What to produce
Once the pictures are set aside, print the records that follow exactly as written.

The records
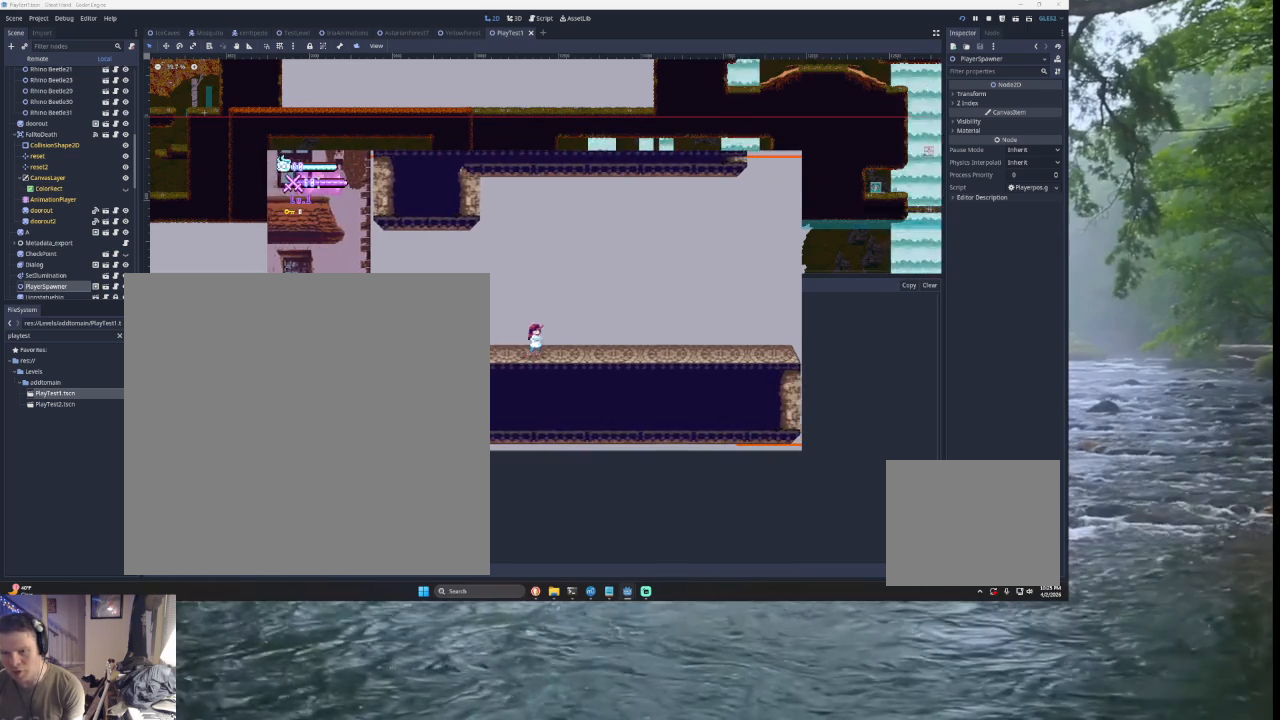
{"buttons": [], "left_stick": "left", "right_stick": "center", "events": [[100, "left_stick", "center"], [200, "left_stick", "left"]]}
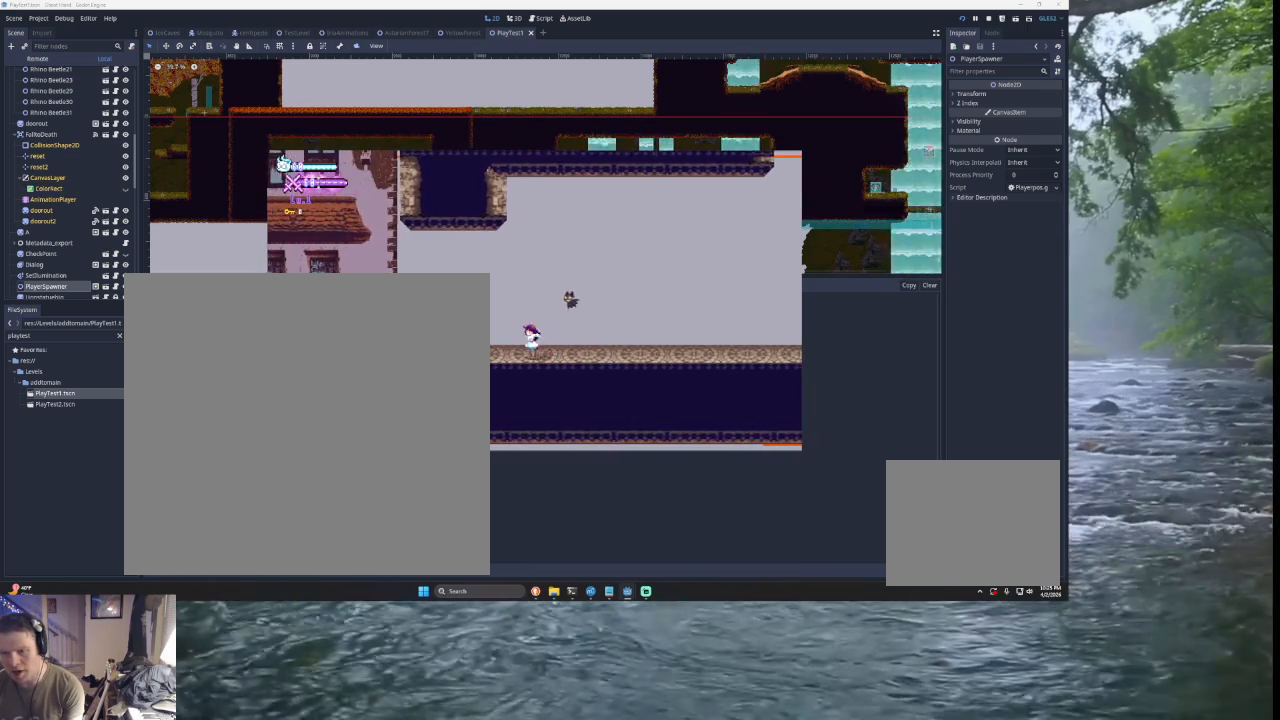
{"buttons": [], "left_stick": "center", "right_stick": "center", "events": [[433, "left_stick", "center"]]}
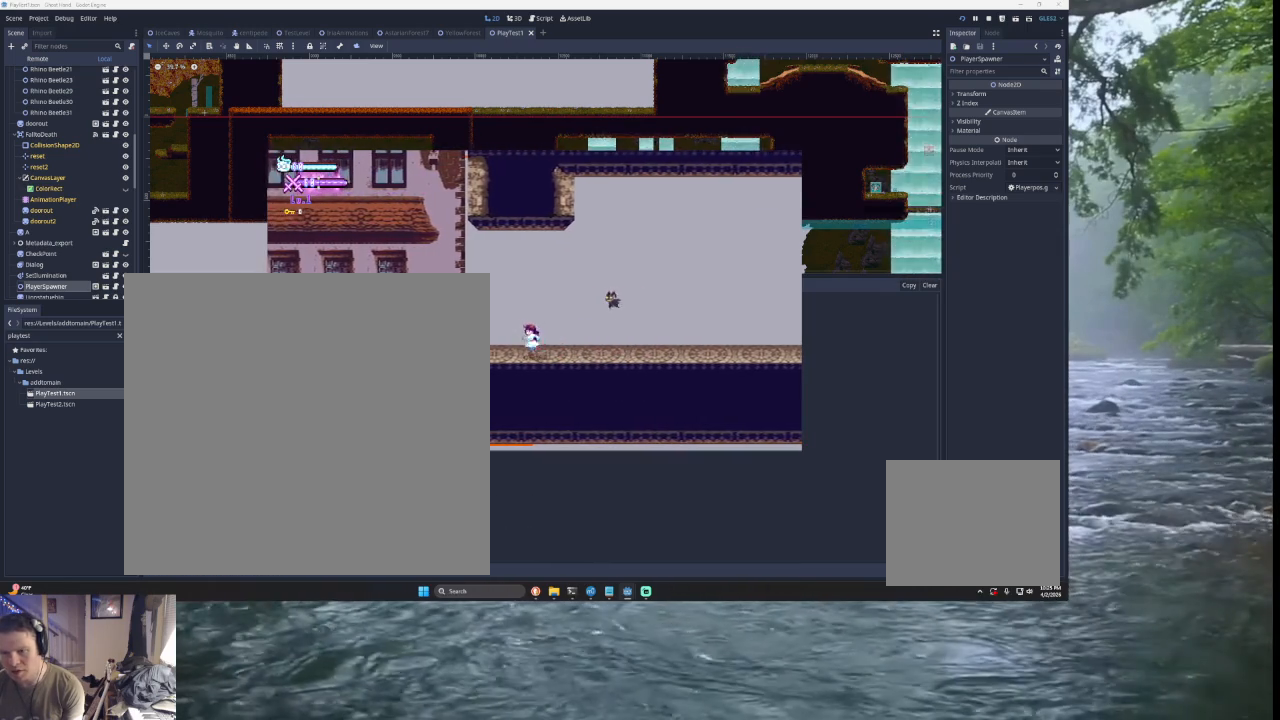
{"buttons": [], "left_stick": "center", "right_stick": "center", "events": [[133, "left_stick", "right"], [233, "left_stick", "center"]]}
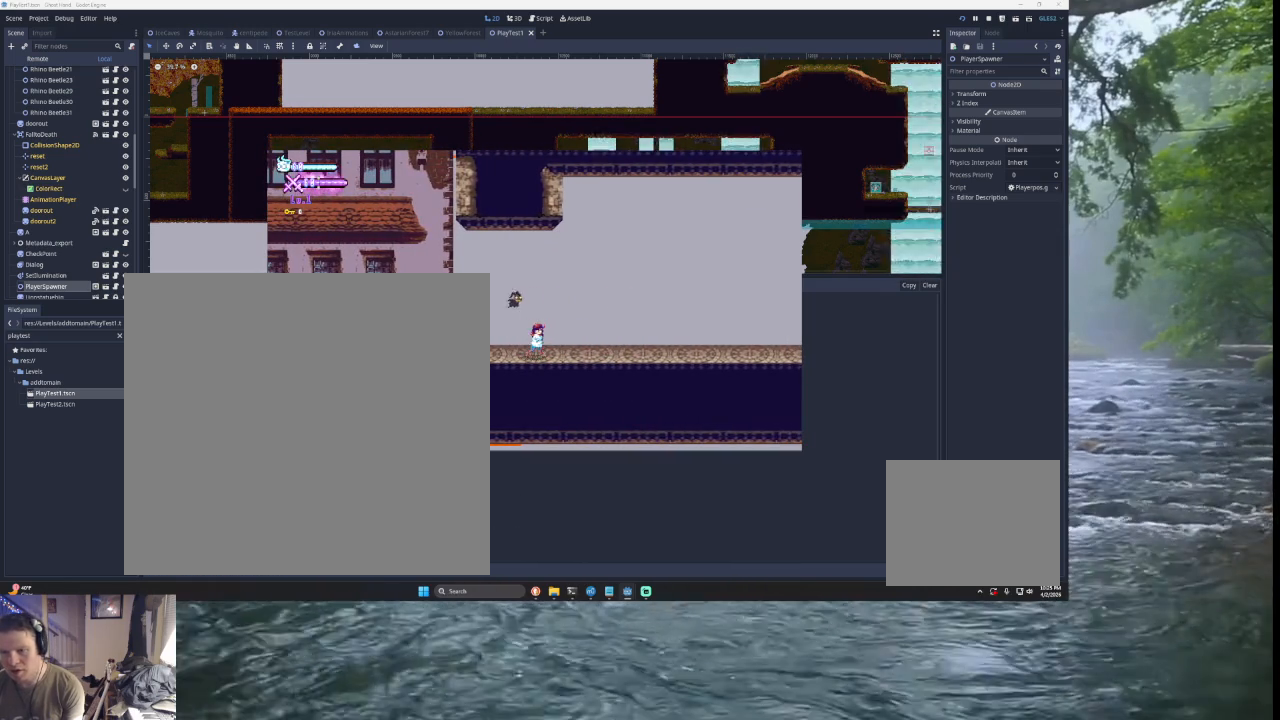
{"buttons": [], "left_stick": "center", "right_stick": "center", "events": []}
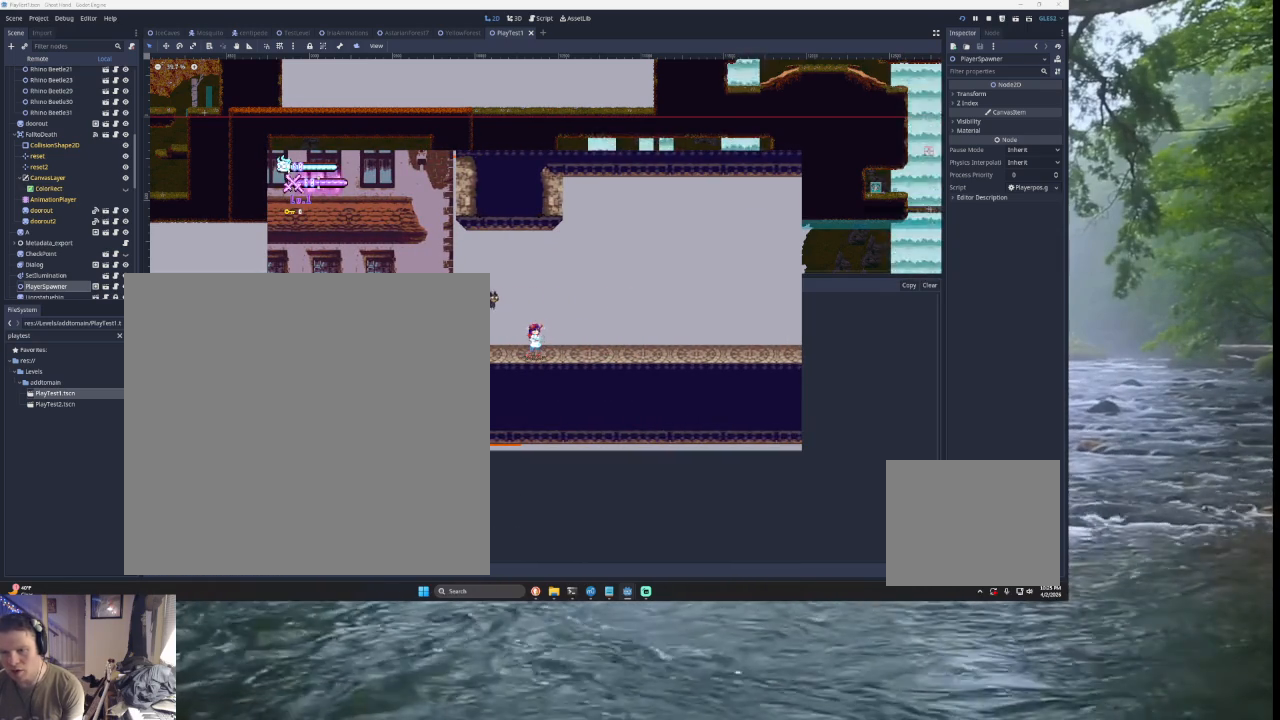
{"buttons": [], "left_stick": "center", "right_stick": "center", "events": [[300, "left_stick", "left"], [500, "left_stick", "center"]]}
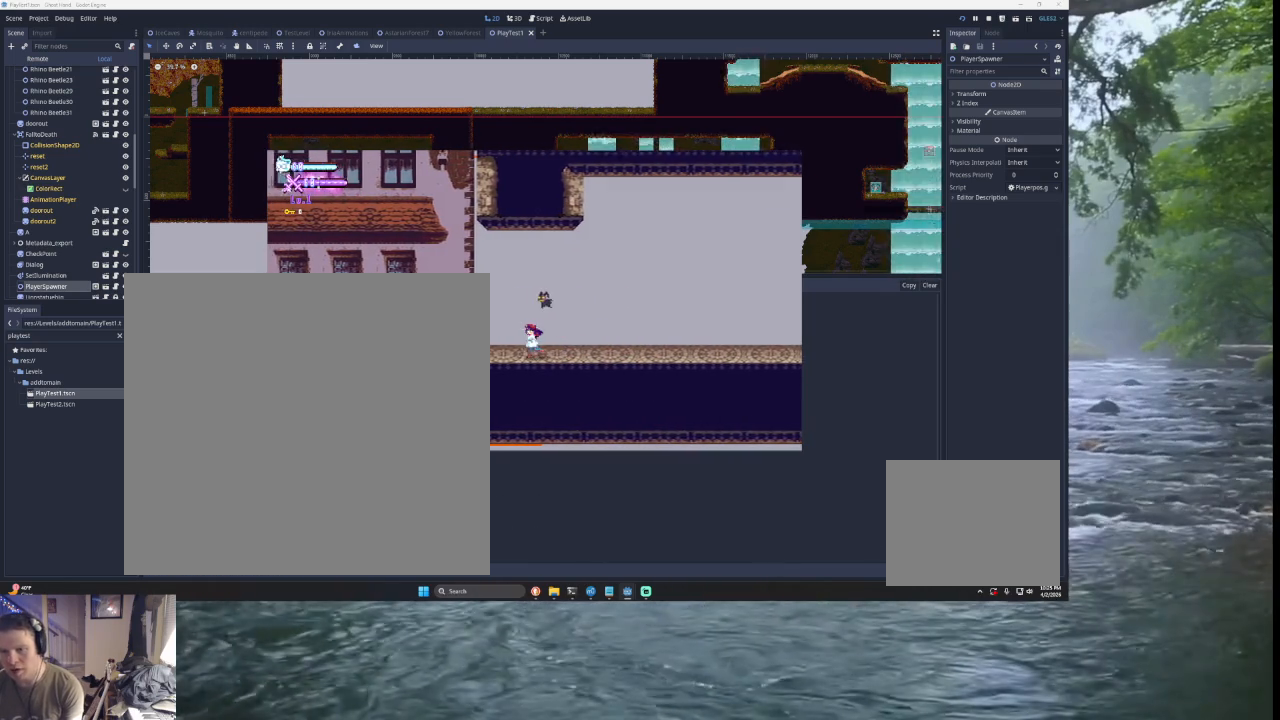
{"buttons": ["SQUARE"], "left_stick": "center", "right_stick": "center", "events": [[33, "START", "down"], [133, "START", "up"], [200, "left_stick", "down-left"], [367, "left_stick", "center"], [467, "SQUARE", "down"]]}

Expected answer
{"buttons": [], "left_stick": "left", "right_stick": "center", "events": [[100, "left_stick", "center"], [200, "left_stick", "left"]]}
{"buttons": [], "left_stick": "center", "right_stick": "center", "events": [[433, "left_stick", "center"]]}
{"buttons": [], "left_stick": "center", "right_stick": "center", "events": [[133, "left_stick", "right"], [233, "left_stick", "center"]]}
{"buttons": [], "left_stick": "center", "right_stick": "center", "events": []}
{"buttons": [], "left_stick": "center", "right_stick": "center", "events": [[300, "left_stick", "left"], [500, "left_stick", "center"]]}
{"buttons": ["SQUARE"], "left_stick": "center", "right_stick": "center", "events": [[33, "START", "down"], [133, "START", "up"], [200, "left_stick", "down-left"], [367, "left_stick", "center"], [467, "SQUARE", "down"]]}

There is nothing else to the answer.